Walking, she left a trail of dark impressions across dew-webbed grass. She came to a wide clump of thorn. Tiny droplets of mist-water, star-glittering, hung from every tip and nestled in the crooks and elbows of every twig. The water made her thirsty. She crouched in the long wet grass and licked at the branches, making slow careful movements with her tongue. She took hawthorn twigs into her mouth carefully. The water was cold and good. The wood tasted… complex. Thorns pricked the inside of her mouth, mingling the iron taste of her blood with the wood and the water.
She looked at her own hands. They were made of leaves.
The world cracked open as if gods were walking through it. It was a breaking of tension, like a shattering downpour of rain. Everything was alive with wildness. Maroussia herself was spilling streams of perfume and darkshine from her mouth and skin and hair: bright stain-clouds on the air, carrying far and broadcasting promises of plenty.
Bez Nichevoi watched the Shaumian woman from his place on the roof of the house. She was walking slowly, barefoot in the snow, bare-headed, straight-backed and thin. Her dark woollen coat hung open, unbuttoned over a white cotton nightdress, spilling the smell of her body still warm from her bed. Between the collar of her coat and the tangle of her short black hair, the nape of her neck showed slender and pale. Bez groaned quietly. Desire was a constriction in his throat, a dark knot in his belly, a rigid knife rising from his groin. He wanted to feed on her slowly, and… do… such pleasurable things…
He followed her for a while. Unhurried. Letting the moment last. Taking pleasure in anticipation and delay.

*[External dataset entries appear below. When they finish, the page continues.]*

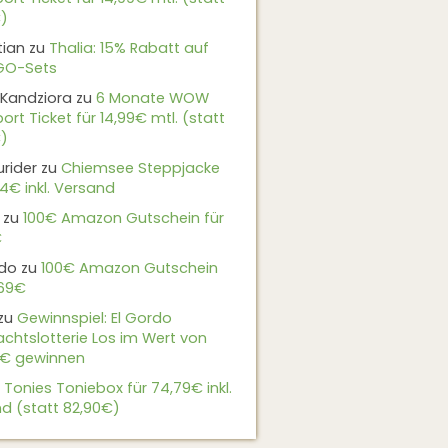
)
tian
zu
Thalia: 15% Rabatt auf
EGO-Sets
Kandziora
zu
6 Monate WOW
ort Ticket für 14,99€ mtl. (statt
)
urider
zu
Chiemsee Steppjacke
24€ inkl. Versand
zu
100€ Amazon Gutschein für
€
do
zu
100€ Amazon Gutschein
,69€
zu
Gewinnspiel: El Gordo
chtslotterie Los im Wert von
9€ gewinnen
u
Tonies Toniebox für 74,79€ inkl.
d (statt 82,90€)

He worked his way round in front of her and came down into the street.
Her eyes passed over him and did not see. Her gaze was turned inward. He stood and let her come to him. The dark buildings of the raion faded for him too. It was as if he was standing under trees: shadows, the wind among branches, the slip of tiny snowfalls from twigs and needles, the smell of ice and resin and cold earth.

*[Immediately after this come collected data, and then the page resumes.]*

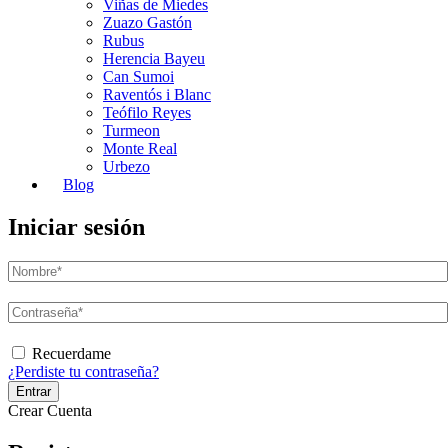
Viñas de Miedes
Zuazo Gastón
Rubus
Herencia Bayeu
Can Sumoi
Raventós i Blanc
Teófilo Reyes
Turmeon
Monte Real
Urbezo
Blog
Iniciar sesión
Recuerdame
¿Perdiste tu contraseña?
Crear Cuenta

And then she knew he was there.
Her dark eyes widened and stared into his. She opened her mouth: a ragged indrawn breath. He saw the gleam of her teeth. The moistened heat of her tongue.

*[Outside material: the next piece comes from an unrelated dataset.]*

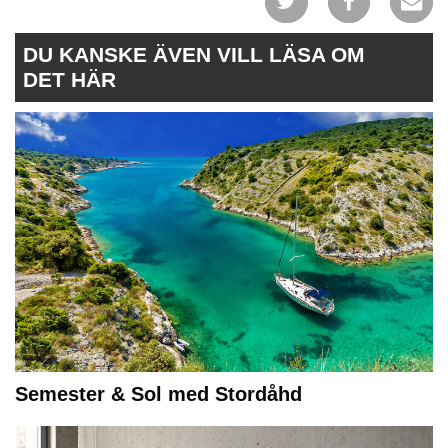
DU KANSKE ÄVEN VILL LÄSA OM
DET HÄR
Semester & Sol med Stordåhd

He immobilised her quickly and slung her across his shoulders. She was surprisingly heavy. He began to run.
Athousand miles north and east of Mirgorod, at six in the morning Vayarmalond Eastern Time, Professor Yakov Khyrbysk hurried across the floor of an underground cavern deep inside a mountain. The cavern was as wide as a football field and bright as day: a hundred brilliant fluorescent tubes burned overhead in the ceiling of raw black rock. Their light splashed off the concrete floor, a grey-white dazzle. The cavern was empty except for one flat-roofed building, little more than a large shed, sitting right out in the centre of the echoing space: a crude temporary construction of boards screwed to a steel frame, a cubic carton with sixty-foot edges. Thick rubber-sleeved cables trailed hundreds of feet across the ground towards it. Around the shed the concrete floor was smudged and dirtied with feathered spills of black, as if dark ashes had been scattered there.
Khyrbysk pushed open the door and entered. A dozen men and women were working inside, standing at workbenches. Control panel arrays. Dials and gauges. They all looked up when he came in. They had the pale drawn faces of people who have been working all night. Spotlights on tripods cast harsh shadows.